I've come across a few clients now with some internal debate as to whether SOA is a good idea. Sometimes of course it isn't. But when part of an organization buys into the value proposition and another doesn't, there can be serious conflict. A couple clients I've had have been in the throws of this debate but the interesting part was that the management and business analysts had bought into idea, but the IT department was dead set against it.
As it turns out, I've noticed 2 common reasons why IT departments resist adopting SOA architecture. The first reason is, they have deadlines. This is where the IT department understands the value proposition and may even be enthusiastic about its possibilities, but they are either understaffed or overcommitted to current, immediate concerns. In short, its hard to think about a better house when the one you have is on fire. The only progress that can be made here is baby steps at best.

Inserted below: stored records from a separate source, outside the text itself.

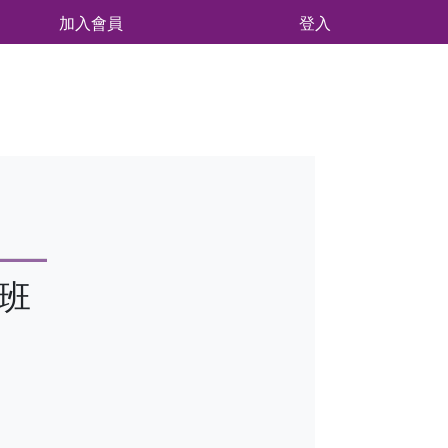
加入會員
登入
階班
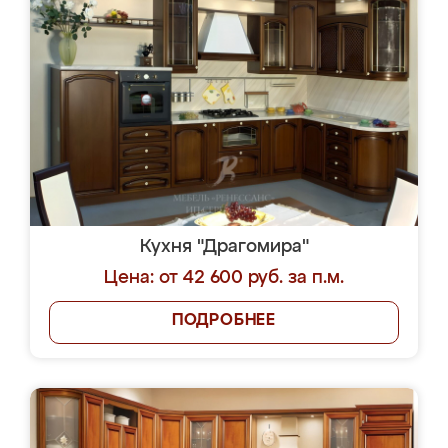
Кухня "Драгомира"
Цена: от 42 600 руб. за п.м.
ПОДРОБНЕЕ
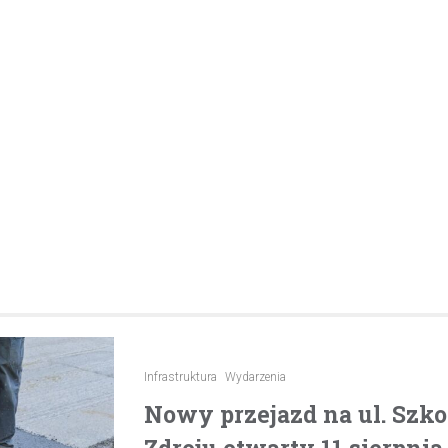
pijanego kierowcę
31 marca 2026
W trakcie podróży drogą S1 p
w kierunku Woli, funkcjonariusz p
bielskiej jednostki prewencji, 
służbą, zauważył pojazd…
Infrastruktura
Wydarzenia
Nowy przejazd na ul. Szk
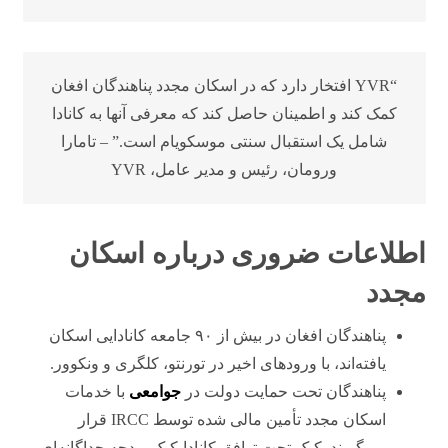
“YVR افتخار دارد که در اسکان مجدد پناهندگان افغان
کمک کند و اطمینان حاصل کند که معرفی آنها به کانادا
شامل یک استقبال سنتی موسکویام است.” – تامارا
ورومان، رئیس و مدیر عامل، YVR
اطلاعات ضروری درباره اسکان
مجدد
پناهندگان افغان در بیش از ۹۰ جامعه کانادایی اسکان
یافته‌اند، با ورودهای اخیر در تورنتو، کلگری و ونکوور.
پناهندگان تحت حمایت دولت در
جوامعی
با خدمات
اسکان مجدد تأمین مالی شده توسط IRCC قرار
می‌گیرند. کبک تحت توافق کانادا-کبک بودجه جداگانه‌ای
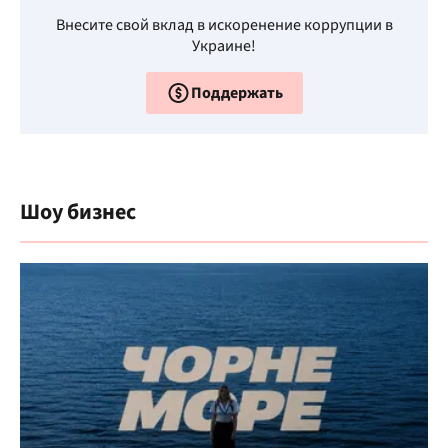
Внесите свой вклад в искоренение коррупции в
Украине!
Поддержать
Шоу бизнес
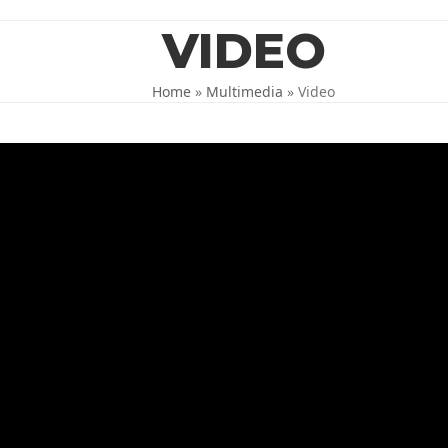
VIDEO
Home
»
Multimedia
»
Video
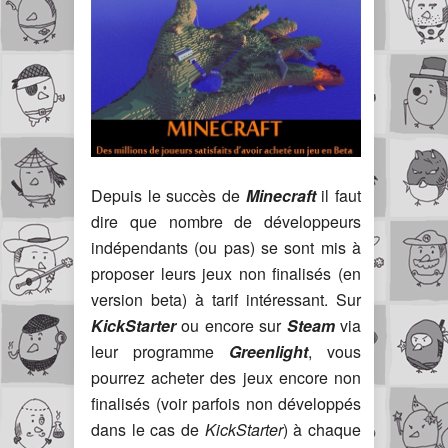
Depuis le succès de
Minecraft
il faut
dire que nombre de développeurs
indépendants (ou pas) se sont mis à
proposer leurs jeux non finalisés (en
version beta) à tarif intéressant. Sur
KickStarter
ou encore sur
Steam
via
leur programme
Greenlight
, vous
pourrez acheter des jeux encore non
finalisés (voir parfois non développés
dans le cas de
KickStarter
) à chaque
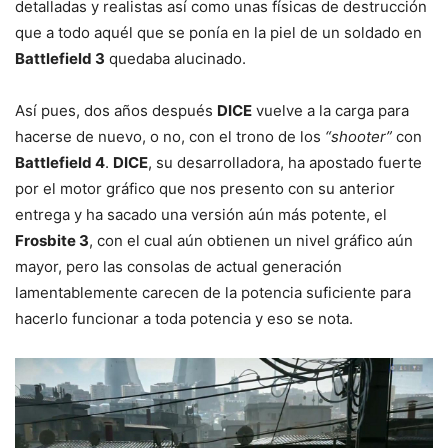
detalladas y realistas así como unas físicas de destrucción
que a todo aquél que se ponía en la piel de un soldado en
Battlefield 3
quedaba alucinado.
Así pues, dos años después
DICE
vuelve a la carga para
hacerse de nuevo, o no, con el trono de los
“shooter”
con
Battlefield 4
.
DICE
, su desarrolladora, ha apostado fuerte
por el motor gráfico que nos presento con su anterior
entrega y ha sacado una versión aún más potente, el
Frosbite 3
, con el cual aún obtienen un nivel gráfico aún
mayor, pero las consolas de actual generación
lamentablemente carecen de la potencia suficiente para
hacerlo funcionar a toda potencia y eso se nota.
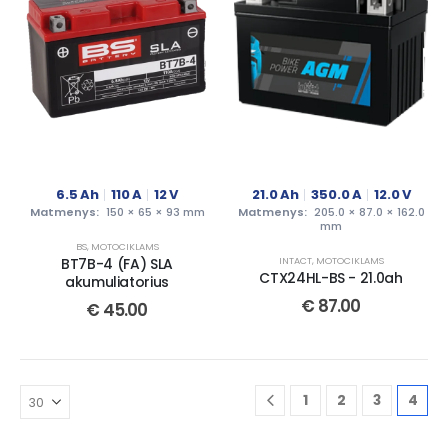
6.5
Ah
110
A
12
V
21.0
Ah
350.0
A
12.0
V
Matmenys:
150 × 65 × 93 mm
Matmenys:
205.0 × 87.0 × 162.0
mm
BS
,
MOTOCIKLAMS
BT7B-4 (FA) SLA
INTACT
,
MOTOCIKLAMS
CTX24HL-BS - 21.0ah
akumuliatorius
€
87.00
€
45.00
1
2
3
4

The second reason I've found that IT departments resist SOA is that they see it as "just another rearchitecting". These folks are long timers and have heard many pitches about new technologies that will make their lives better. They are experienced and jaded enough to view SOA as just another one of these fads. What is even more interesting is that sometimes they are using SOA-like thinking but are just not calling it SOA. For example, focusing on discrete services they offer to clients. Enforcing good best practices (governance) of those service architectures. Using standardized data models. All of these are good SOA features. Because SOA did not invent these features, some people use them but don't call it SOA.
In my book, I often avoid the term SOA when talking to clients, because it can bring up assumptions or opinions on the term rather than get to what it means in terms of practices. So I don't care if you call it SOA, if it works for your use case, just use it.